According to Article 5, innovative start-up investment funds do not have a legal person status as a maximum of 30 investors pool money to set up them. Innovative start-up investment funds cannot invest in other innovative start-up investment funds either. Also according to Article 5, contributed capital can be any of Vietnamese dong, gold, land-use rights and other valuable assets. Investors may not use loans to pool capital to set up innovative start-up investment funds. Innovative start-up investment funds can deposit money at commercial banks and invest less than 50 per cent of authorised capital of starting small and medium-sized enterprises (SMEs) after they get investment certificates.
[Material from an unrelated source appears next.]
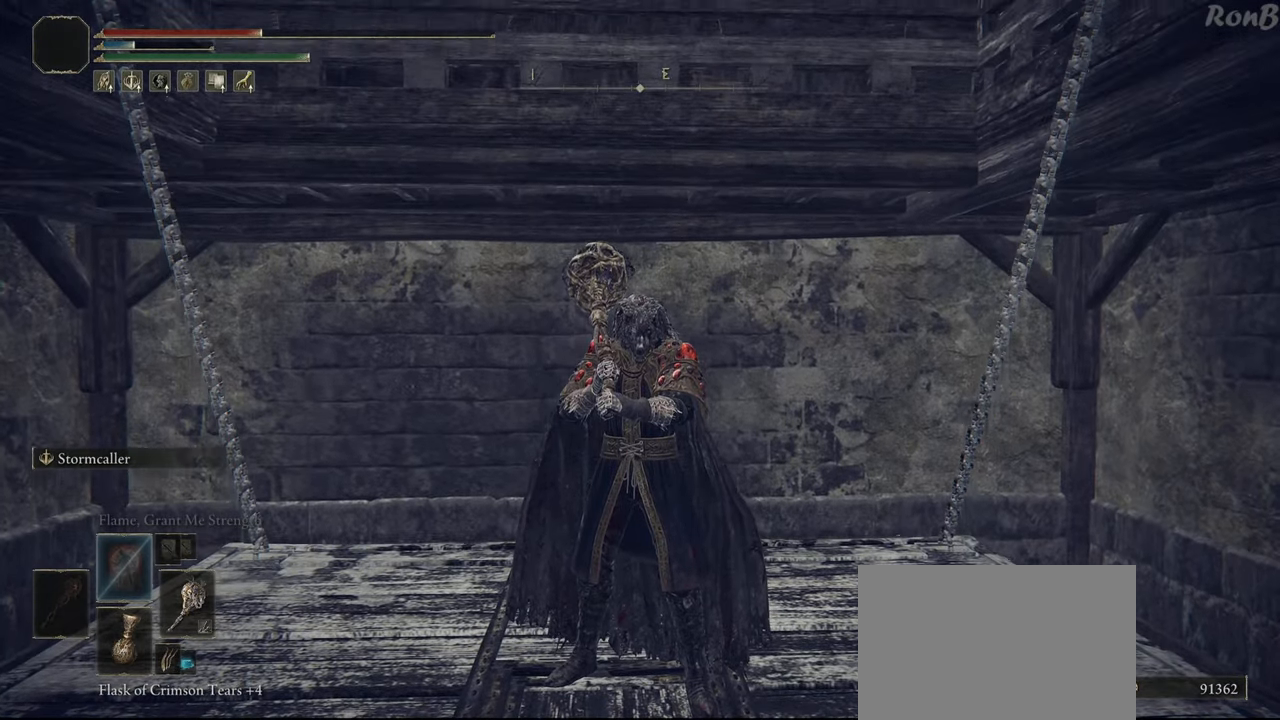
{"buttons": [], "left_stick": "center", "right_stick": "center", "events": []}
All the capital and assets contributed of the fund's investors must be accounted independently from the fund management company. Investors who contribute capital to establish a fund agree on the authority to decide on investment portfolio and this content must be stipulated in the fund charter and the contract with the fund management company (if any).
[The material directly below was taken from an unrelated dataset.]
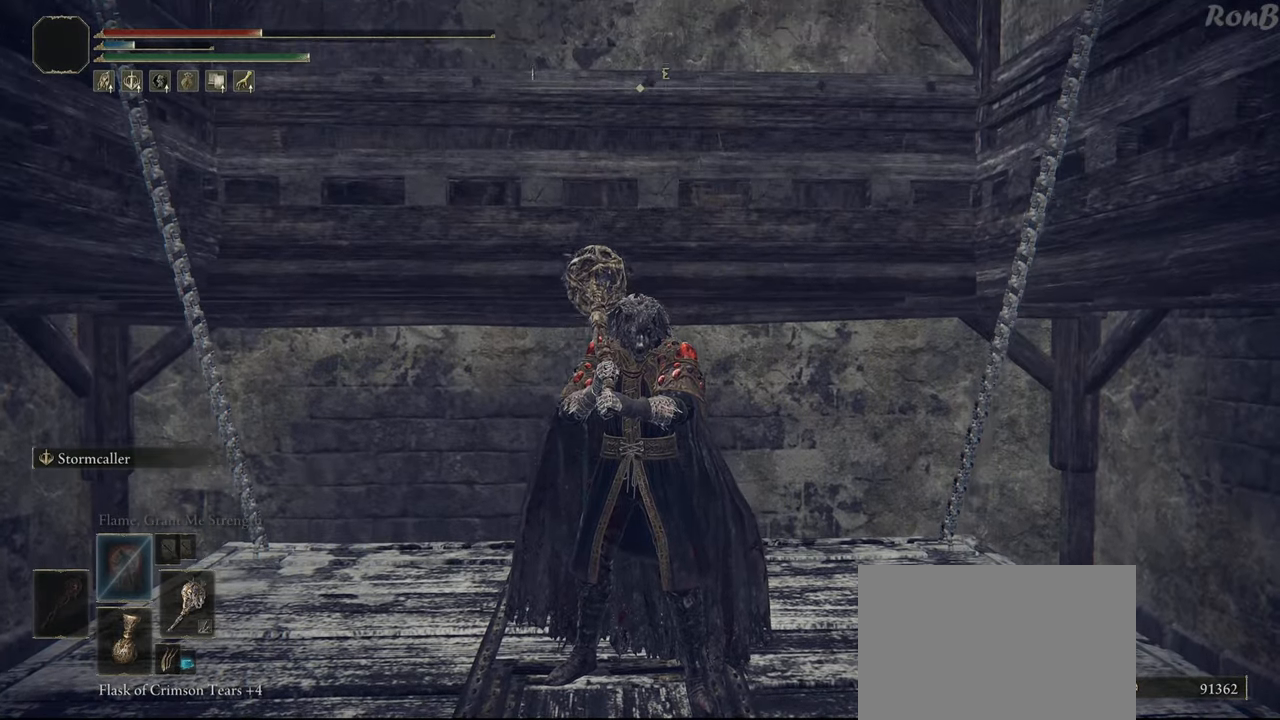
{"buttons": [], "left_stick": "center", "right_stick": "center", "events": []}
These new features will create breakthroughs in innovative start-ups.

Mr Nguyen Duy Hieu, Director of Vietnam Science and Technology Enterprise Fund
Some start-ups copied others rather than applying their own creativity. They sought certified and successful business models in other countries and adapted them in Vietnam. Although they may be effective at first, they are actually copycats rather than innovations.

Therefore, starting a business in Vietnam is still in its early stages. Having a proper knowledge and perception of start-ups is extremely necessary. We should learn ways in other countries to shape a good environment for innovations rather than imitate the start-up paradigm.
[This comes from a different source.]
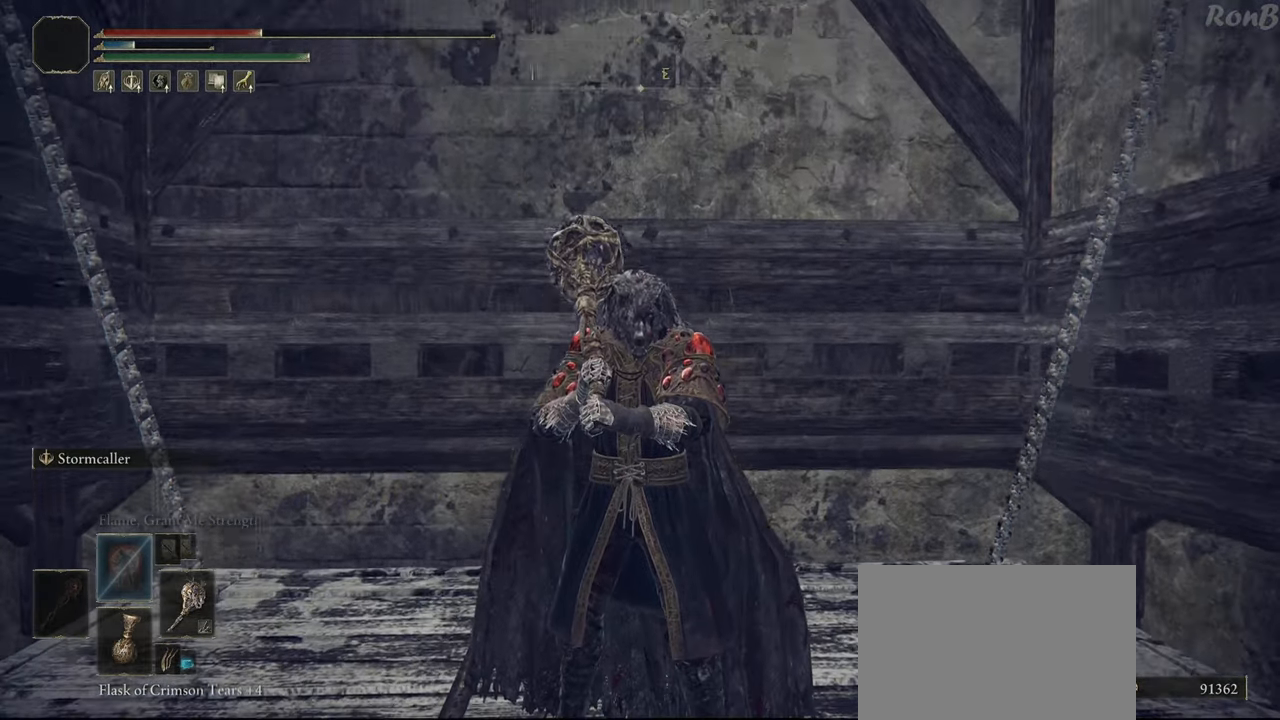
{"buttons": [], "left_stick": "center", "right_stick": "center", "events": []}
Lawyer Nguyen Van Loc, Chairman of LP Group
The legal corridor is important for Vietnam to have an effective start-up investment market. Although it already has the Law on SME Support and Decree 38/2018/ND-CP on innovative start-up investment, companies’ investment in innovative start-ups are confronting hardships.

At present, there are three levels for investors to invest in a start-up: Seed capital, growth, and market expansion.

The Clause 3, Article 8 of the Law on SME Support provides incentives for investors but Decree 38/2018 has no regulations or clear instructions on incentives for investors after investing in start-ups. Such regulations are not clear enough or attractive not enough to draw investors.

Moreover, laws intervene unnecessarily deeply into relations among investors, banks and start-up. Binding this relationship will inevitably become a barrier to investors to invest in start-ups.

While new models are rapidly established, the legal flow of Vietnam is still cramped and slow. In the meantime, support schemes are not linked to beneficiaries, let alone how close those links are.

Therefore, it is necessary to construct a corridor for companies to invest in start-ups with ease, because investors cannot feel at ease if start-ups are caught in legal matters or investors cannot invest more in start-ups.